Introduction: Cell nuclei are important indicators of cellular processes and diseases. Segmentation is an essential stage in systems for quantitative analysis of nuclei extracted from microscopy images. Given the wide variety of nuclei appearance in different organs and staining procedures, a plethora of methods have been described in the literature to improve the segmentation accuracy and robustness.

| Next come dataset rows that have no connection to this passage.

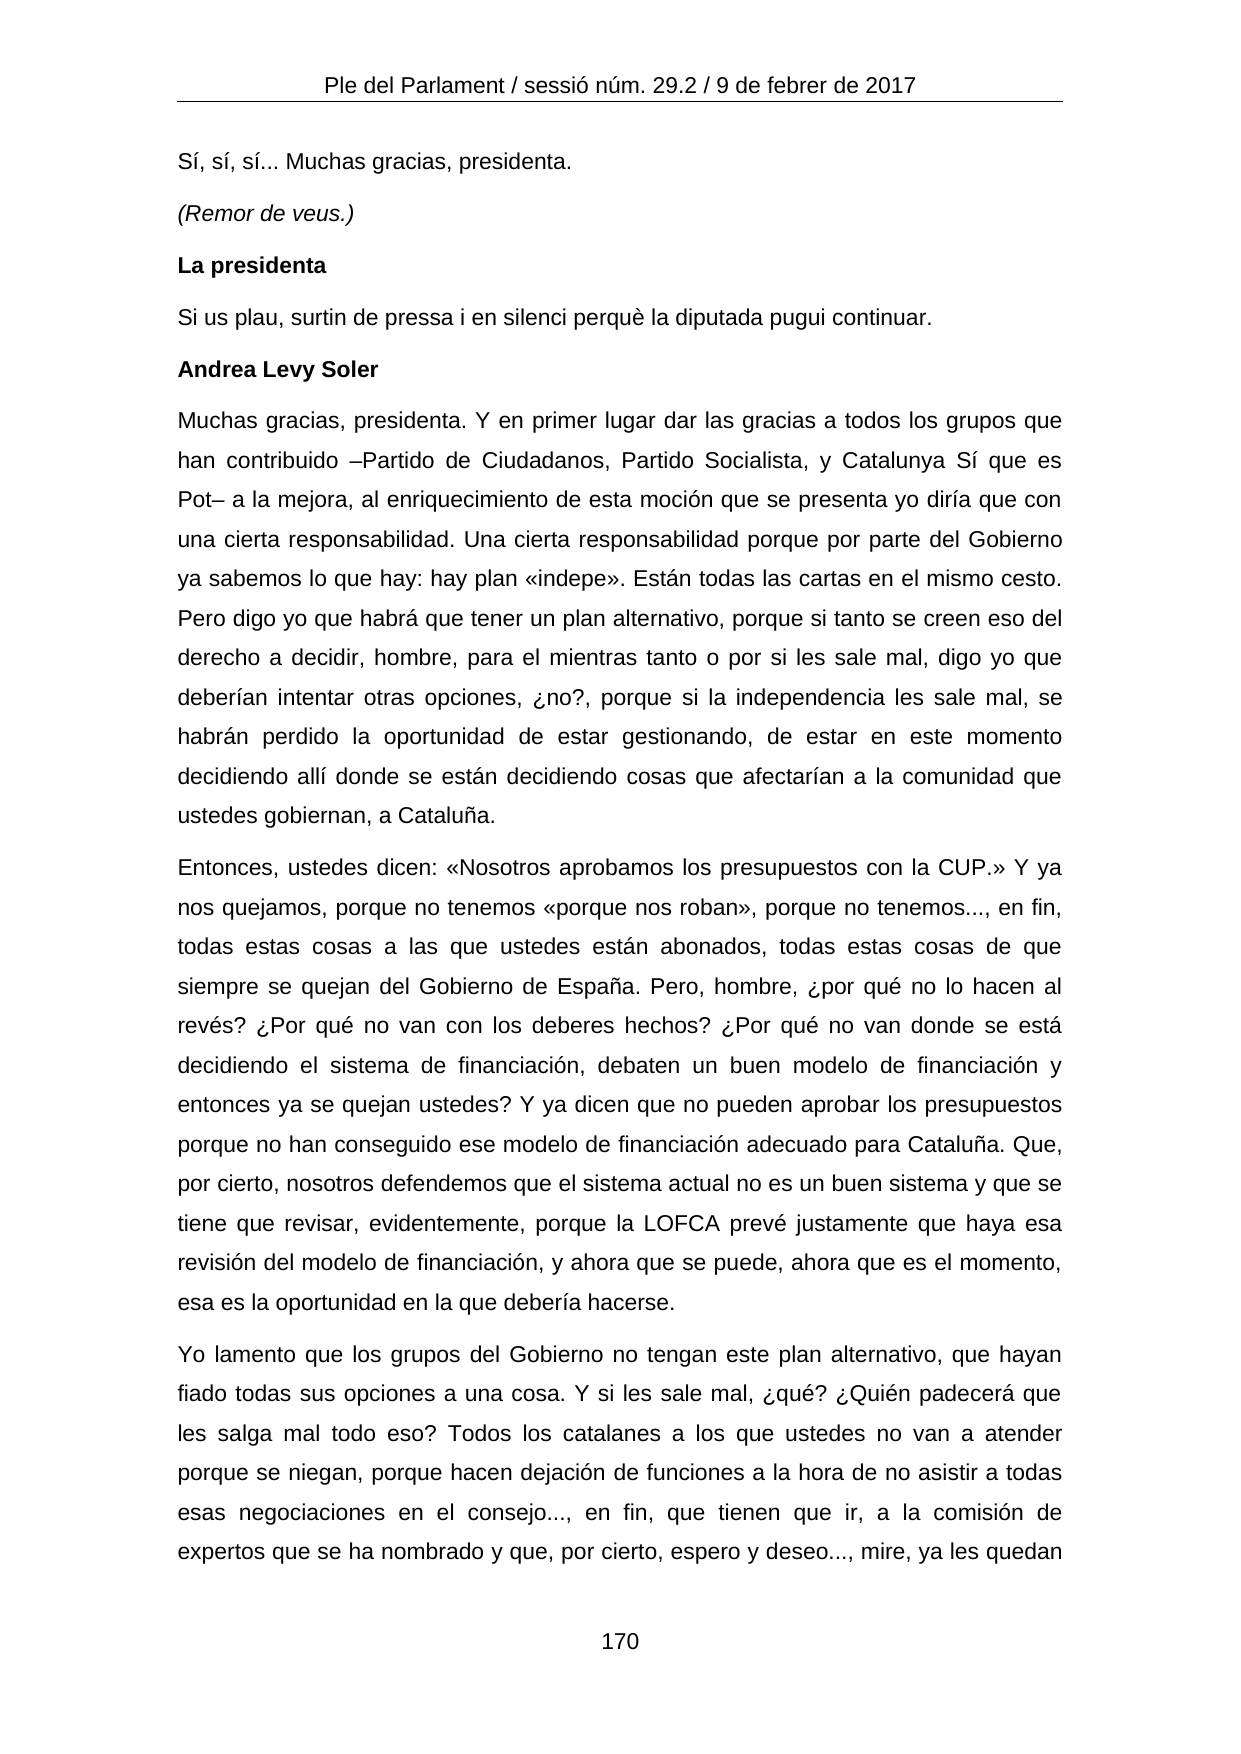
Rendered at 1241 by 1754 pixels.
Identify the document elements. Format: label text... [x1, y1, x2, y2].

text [177, 1341, 1063, 1564]
text Sí, sí, sí... Muchas gracias, presidenta. [177, 148, 1063, 174]
text Entonces, ustedes dicen: «Nosotros aprobamos los presupuestos con la CUP.» Y ya nos quejamos, porque no tenemos «porque nos roban», porque no tenemos..., en fin, todas estas cosas a las que ustedes están abonados, todas estas cosas de que siempre se quejan del Gobierno de España. Pero, hombre, ¿por qué no lo hacen al revés? ¿Por qué no van con los deberes hechos? ¿Por qué no van donde se está decidiendo el sistema de financiación, debaten un buen modelo de financiación y entonces ya se quejan ustedes? Y ya dicen que no pueden aprobar los presupuestos porque no han conseguido ese modelo de financiación adecuado para Cataluña. Que, por cierto, nosotros defendemos que el sistema actual no es un buen sistema y que se tiene que revisar, evidentemente, porque la LOFCA prevé justamente que haya esa revisión del modelo de financiación, y ahora que se puede, ahora que es el momento, esa es la oportunidad en la que debería hacerse. [177, 854, 1063, 1315]
text Muchas gracias, presidenta. Y en primer lugar dar las gracias a todos los grupos que han contribuido –Partido de Ciudadanos, Partido Socialista, y Catalunya Sí que es Pot– a la mejora, al enriquecimiento de esta moción que se presenta yo diría que con una cierta responsabilidad. Una cierta responsabilidad porque por parte del Gobierno ya sabemos lo que hay: hay plan «indepe». Están todas las cartas en el mismo cesto. Pero digo yo que habrá que tener un plan alternativo, porque si tanto se creen eso del derecho a decidir, hombre, para el mientras tanto o por si les sale mal, digo yo que deberían intentar otras opciones, ¿no?, porque si la independencia les sale mal, se habrán perdido la oportunidad de estar gestionando, de estar en este momento decidiendo allí donde se están decidiendo cosas que afectarían a la comunidad que ustedes gobiernan, a Cataluña. [177, 407, 1063, 829]
text La presidenta [177, 252, 1063, 278]
text Andrea Levy Soler [177, 356, 1063, 382]
text (Remor de veus.) [177, 199, 1063, 226]
text Si us plau, surtin de pressa i en silenci perquè la diputada pugui continuar. [177, 303, 1063, 330]
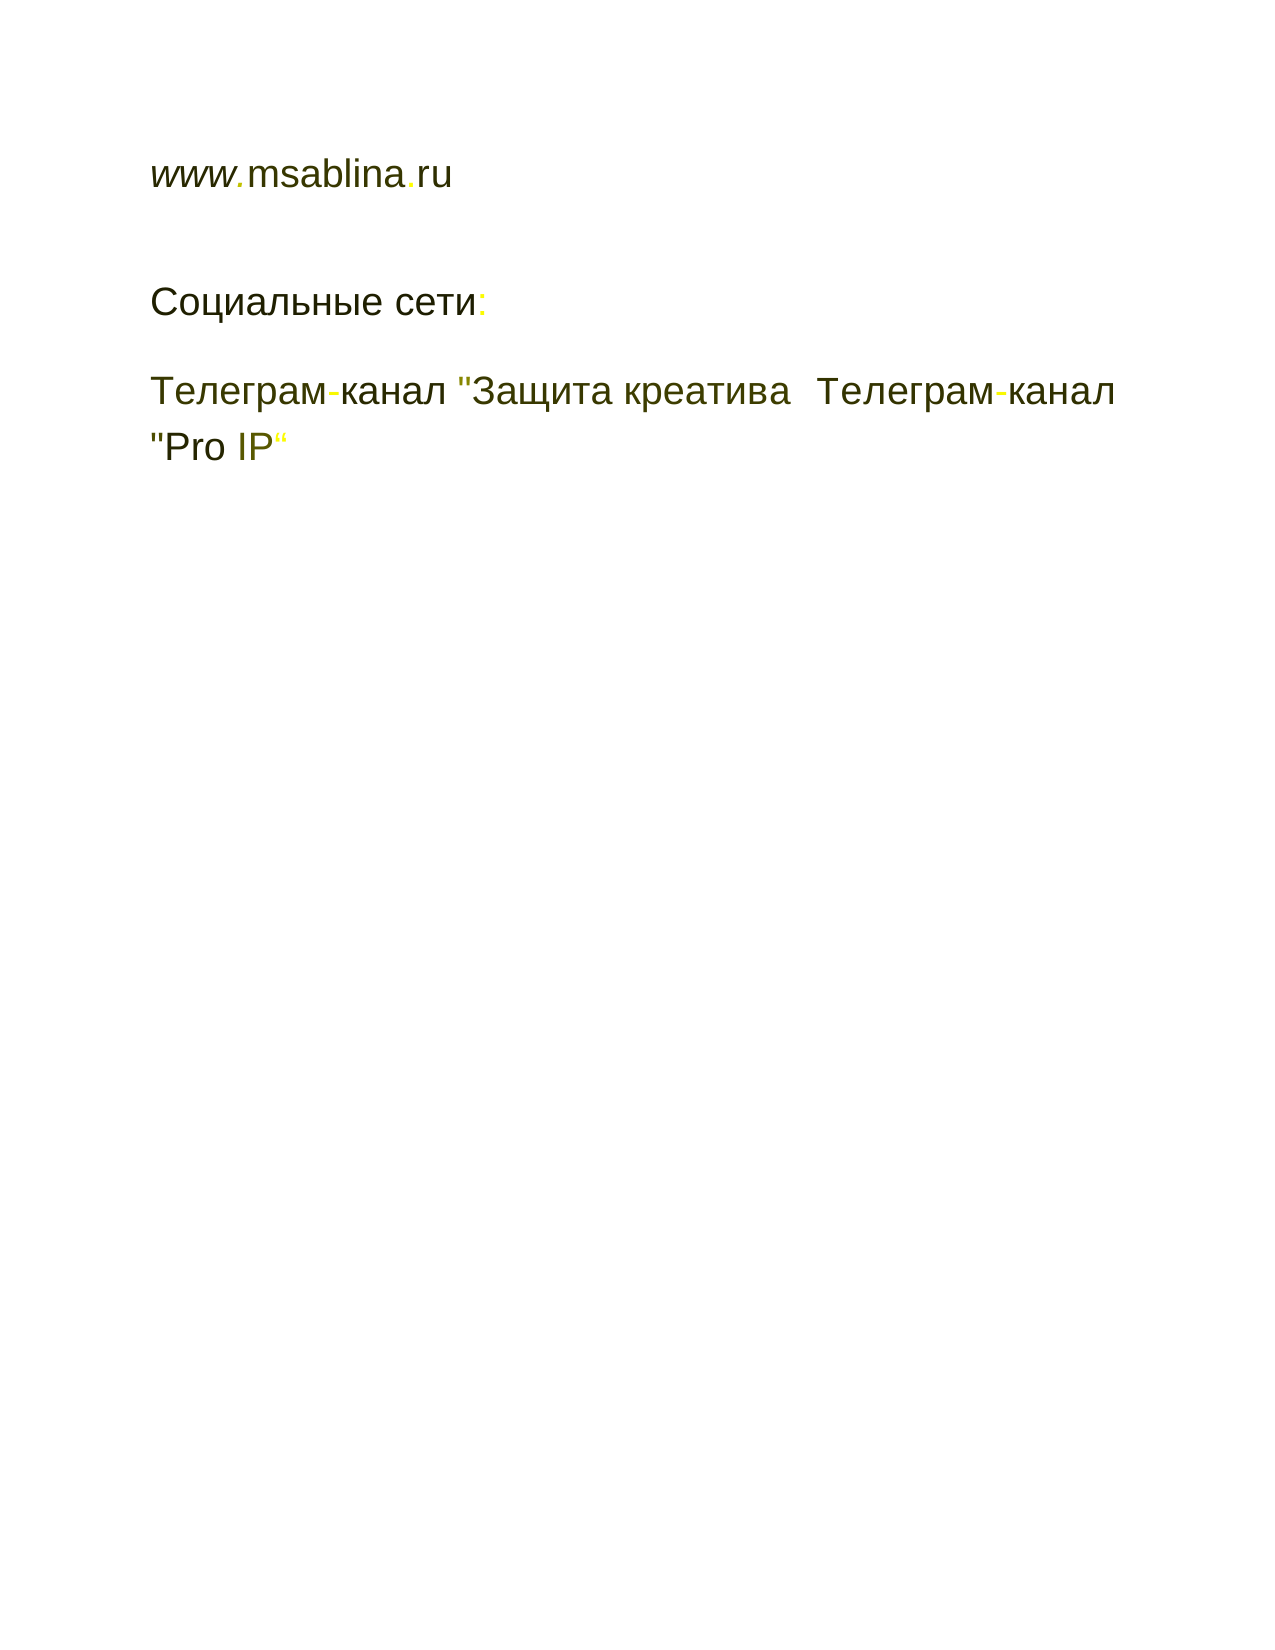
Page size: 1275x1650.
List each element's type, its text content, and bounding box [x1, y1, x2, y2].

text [150, 150, 1125, 199]
text Телеграм-канал "Защита креатива Телеграм-канал "Pro ІР“ [150, 367, 1125, 469]
text Социальные сети: [150, 278, 1125, 323]
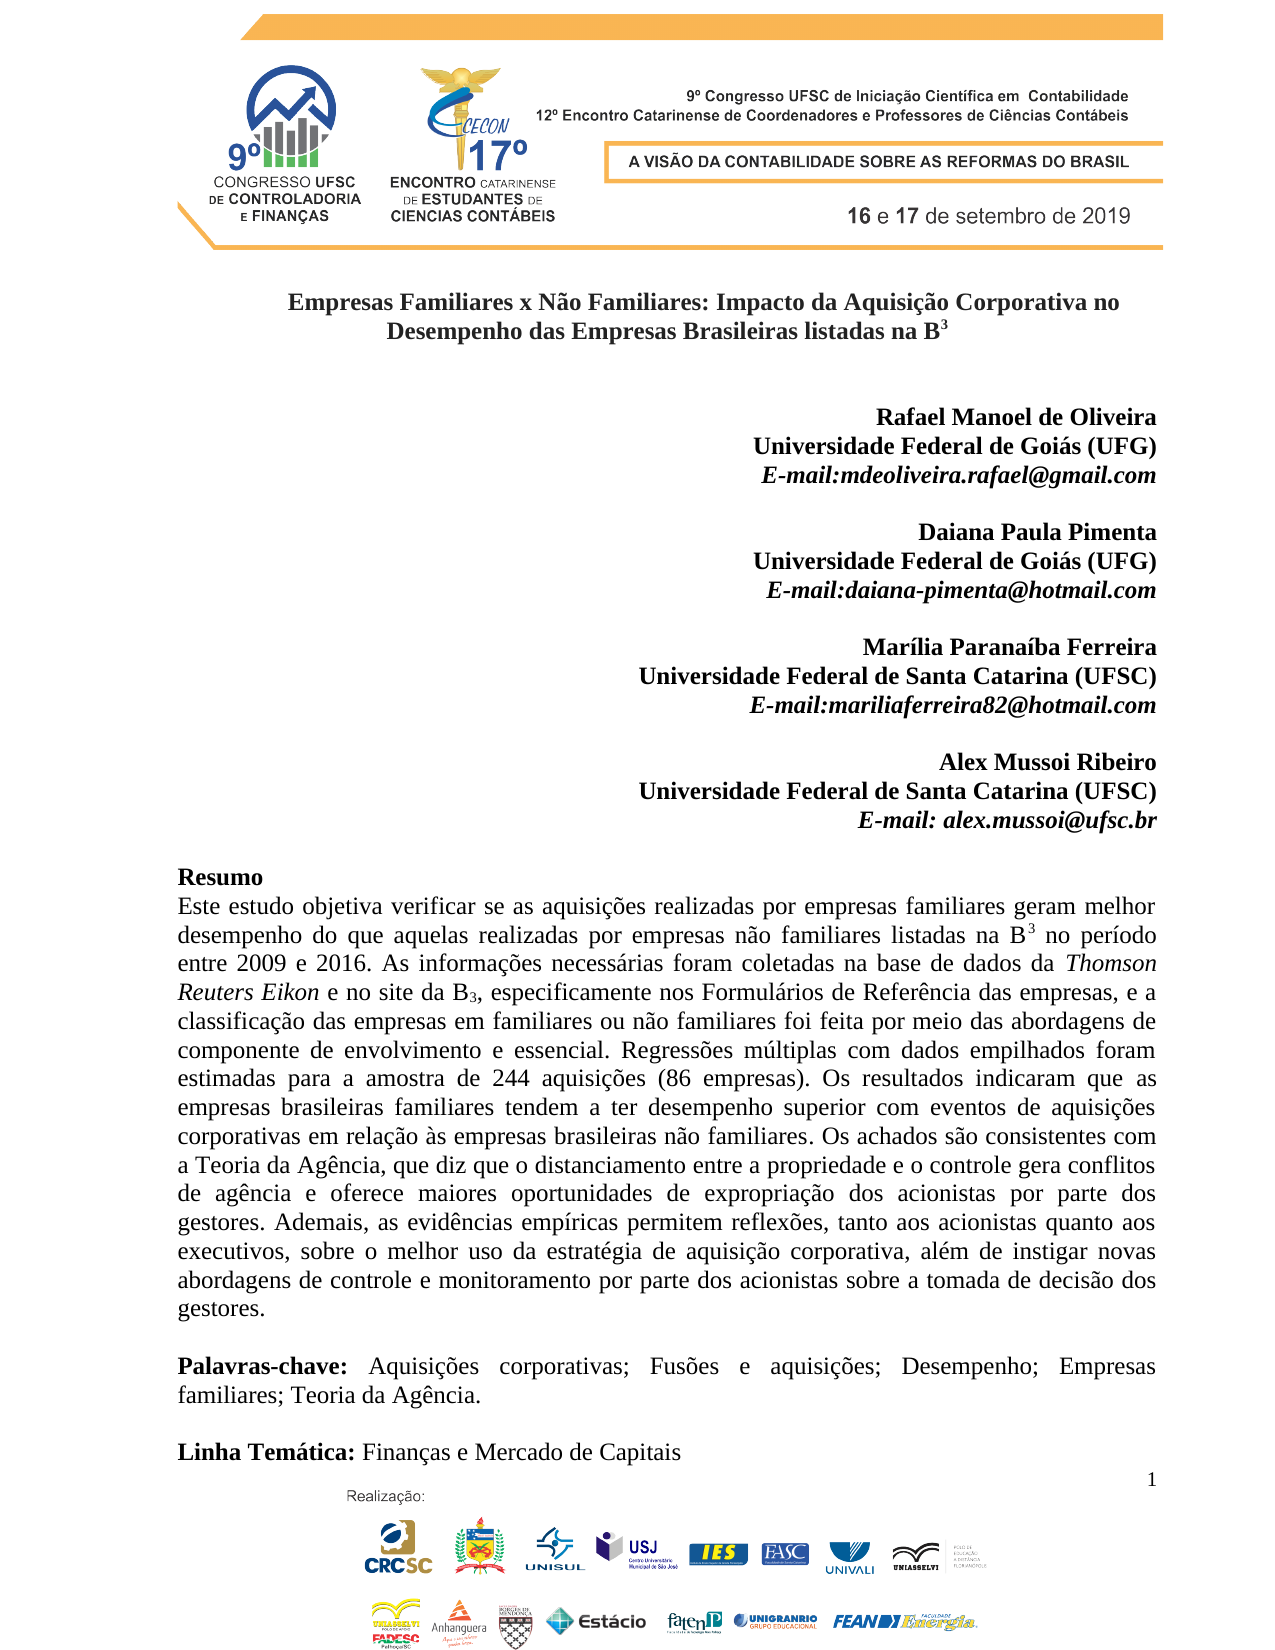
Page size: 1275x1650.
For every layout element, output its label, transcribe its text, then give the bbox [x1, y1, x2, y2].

Materials and methods: In this paper, we propose an unsupervised method for cell nuclei detection and segmentation in two-dimensional microscopy images. The nuclei in the image are detected automatically using a matching-based method. Next, edge maps are generated at multiple image blurring levels followed by edge selection performed in polar space. The nuclei contours are refined iteratively in the constructed edge pyramid. The validation study was conducted over two cell nuclei datasets with manual labeling, including 25 hematoxylin and eosin-stained liver histopathology images and 35 Papanicolaou-stained thyroid images.
Results: The nuclei detection accuracy was measured by miss rate, and the segmentation accuracy was evaluated by two types of error metrics. Overall, the nuclei detection efficiency of the proposed method is similar to the supervised template matching method. In comparison to four existing state-of-the-art segmentation methods, the proposed method performed the best with average segmentation error 10.34% and 0.33 measured by area error rate and normalized sum of distances (×10).
Conclusion: Quantitative analysis showed that the method is automatic and accurate when segmenting cell nuclei from microscopy images with noisy background and has the potential to be used in clinic settings.
Keywords: Cell nuclei detection and segmentation; multiscale method; pathology images.